* **EXERCISE INSTRUCTIONS**
Find how many lines in the material hold the word "Pink", then state that number and nothing more.

* **DATA SHOWN**
┌──
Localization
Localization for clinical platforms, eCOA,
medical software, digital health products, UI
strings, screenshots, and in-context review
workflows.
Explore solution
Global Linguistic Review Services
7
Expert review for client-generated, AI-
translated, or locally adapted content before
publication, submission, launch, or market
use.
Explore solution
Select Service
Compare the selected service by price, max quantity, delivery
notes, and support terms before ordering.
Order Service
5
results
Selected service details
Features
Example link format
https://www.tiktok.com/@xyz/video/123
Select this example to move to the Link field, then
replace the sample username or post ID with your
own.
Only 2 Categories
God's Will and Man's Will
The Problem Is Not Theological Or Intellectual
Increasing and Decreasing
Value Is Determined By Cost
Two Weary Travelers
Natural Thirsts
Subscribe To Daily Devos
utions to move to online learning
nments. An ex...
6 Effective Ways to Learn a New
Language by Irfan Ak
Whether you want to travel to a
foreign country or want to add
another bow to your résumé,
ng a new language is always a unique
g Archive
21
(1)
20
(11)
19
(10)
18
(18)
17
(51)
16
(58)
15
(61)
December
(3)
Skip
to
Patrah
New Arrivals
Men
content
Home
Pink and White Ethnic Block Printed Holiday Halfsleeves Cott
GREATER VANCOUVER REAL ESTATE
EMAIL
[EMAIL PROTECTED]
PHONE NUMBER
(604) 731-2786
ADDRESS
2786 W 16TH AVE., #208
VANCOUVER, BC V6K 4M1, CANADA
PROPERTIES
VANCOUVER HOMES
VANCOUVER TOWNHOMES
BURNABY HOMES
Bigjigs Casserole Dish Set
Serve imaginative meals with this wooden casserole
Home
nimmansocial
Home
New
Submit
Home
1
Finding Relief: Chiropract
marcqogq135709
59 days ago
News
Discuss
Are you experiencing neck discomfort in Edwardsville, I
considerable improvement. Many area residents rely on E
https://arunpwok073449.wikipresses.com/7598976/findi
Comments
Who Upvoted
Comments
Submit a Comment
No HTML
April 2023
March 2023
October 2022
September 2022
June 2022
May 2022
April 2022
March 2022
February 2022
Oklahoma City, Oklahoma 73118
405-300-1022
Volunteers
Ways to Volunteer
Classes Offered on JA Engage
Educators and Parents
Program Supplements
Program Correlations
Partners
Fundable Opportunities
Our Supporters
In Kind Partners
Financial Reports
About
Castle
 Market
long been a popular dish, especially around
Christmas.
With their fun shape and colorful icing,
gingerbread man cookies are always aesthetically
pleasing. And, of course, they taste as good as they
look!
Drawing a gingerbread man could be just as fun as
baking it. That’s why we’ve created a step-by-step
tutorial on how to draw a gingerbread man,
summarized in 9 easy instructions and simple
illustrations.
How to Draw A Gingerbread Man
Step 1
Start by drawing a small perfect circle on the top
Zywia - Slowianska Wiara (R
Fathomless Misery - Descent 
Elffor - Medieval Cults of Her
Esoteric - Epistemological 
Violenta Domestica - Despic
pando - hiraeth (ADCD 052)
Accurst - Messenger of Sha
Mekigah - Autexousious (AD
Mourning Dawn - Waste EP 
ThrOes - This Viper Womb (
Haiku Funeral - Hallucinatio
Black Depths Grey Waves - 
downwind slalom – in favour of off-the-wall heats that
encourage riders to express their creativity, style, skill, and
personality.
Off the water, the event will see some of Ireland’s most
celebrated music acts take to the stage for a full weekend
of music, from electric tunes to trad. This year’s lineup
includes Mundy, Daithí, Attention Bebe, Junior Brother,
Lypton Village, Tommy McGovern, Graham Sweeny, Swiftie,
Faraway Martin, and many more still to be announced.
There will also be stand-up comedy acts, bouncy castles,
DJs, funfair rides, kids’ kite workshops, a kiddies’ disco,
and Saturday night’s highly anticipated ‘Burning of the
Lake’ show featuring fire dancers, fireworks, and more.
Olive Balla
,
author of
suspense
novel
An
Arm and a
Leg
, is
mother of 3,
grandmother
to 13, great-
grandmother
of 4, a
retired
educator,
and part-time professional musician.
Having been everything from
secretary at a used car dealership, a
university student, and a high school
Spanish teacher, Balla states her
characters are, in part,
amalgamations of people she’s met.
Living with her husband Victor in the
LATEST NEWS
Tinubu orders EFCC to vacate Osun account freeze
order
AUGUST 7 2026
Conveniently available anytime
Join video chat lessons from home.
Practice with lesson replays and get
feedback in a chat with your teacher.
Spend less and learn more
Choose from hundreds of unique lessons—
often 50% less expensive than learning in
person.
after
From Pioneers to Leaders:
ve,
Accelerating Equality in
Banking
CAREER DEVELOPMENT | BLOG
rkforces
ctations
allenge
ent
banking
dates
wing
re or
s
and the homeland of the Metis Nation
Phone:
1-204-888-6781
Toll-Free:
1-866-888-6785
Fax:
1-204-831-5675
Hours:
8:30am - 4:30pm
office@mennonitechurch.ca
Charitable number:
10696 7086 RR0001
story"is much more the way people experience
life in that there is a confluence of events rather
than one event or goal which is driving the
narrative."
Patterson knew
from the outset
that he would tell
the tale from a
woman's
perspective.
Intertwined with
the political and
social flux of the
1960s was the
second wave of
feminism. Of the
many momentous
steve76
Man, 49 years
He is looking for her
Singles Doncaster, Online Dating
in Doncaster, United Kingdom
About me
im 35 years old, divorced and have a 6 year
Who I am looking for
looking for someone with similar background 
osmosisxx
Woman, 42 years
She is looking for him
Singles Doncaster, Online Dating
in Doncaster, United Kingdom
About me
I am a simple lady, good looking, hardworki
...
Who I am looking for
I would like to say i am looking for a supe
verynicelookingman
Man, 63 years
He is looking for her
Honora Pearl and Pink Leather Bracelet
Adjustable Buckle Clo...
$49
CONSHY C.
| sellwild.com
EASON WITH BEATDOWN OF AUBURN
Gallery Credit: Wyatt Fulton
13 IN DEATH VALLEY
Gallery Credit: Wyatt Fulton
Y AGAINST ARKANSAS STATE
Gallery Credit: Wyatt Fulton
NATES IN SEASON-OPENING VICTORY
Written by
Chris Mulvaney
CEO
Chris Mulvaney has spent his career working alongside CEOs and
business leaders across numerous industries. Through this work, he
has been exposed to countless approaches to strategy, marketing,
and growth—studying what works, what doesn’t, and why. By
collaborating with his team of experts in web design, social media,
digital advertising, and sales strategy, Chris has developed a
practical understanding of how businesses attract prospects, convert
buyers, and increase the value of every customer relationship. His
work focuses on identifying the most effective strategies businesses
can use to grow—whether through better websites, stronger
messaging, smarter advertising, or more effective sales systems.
└──
* **SOLUTION**
2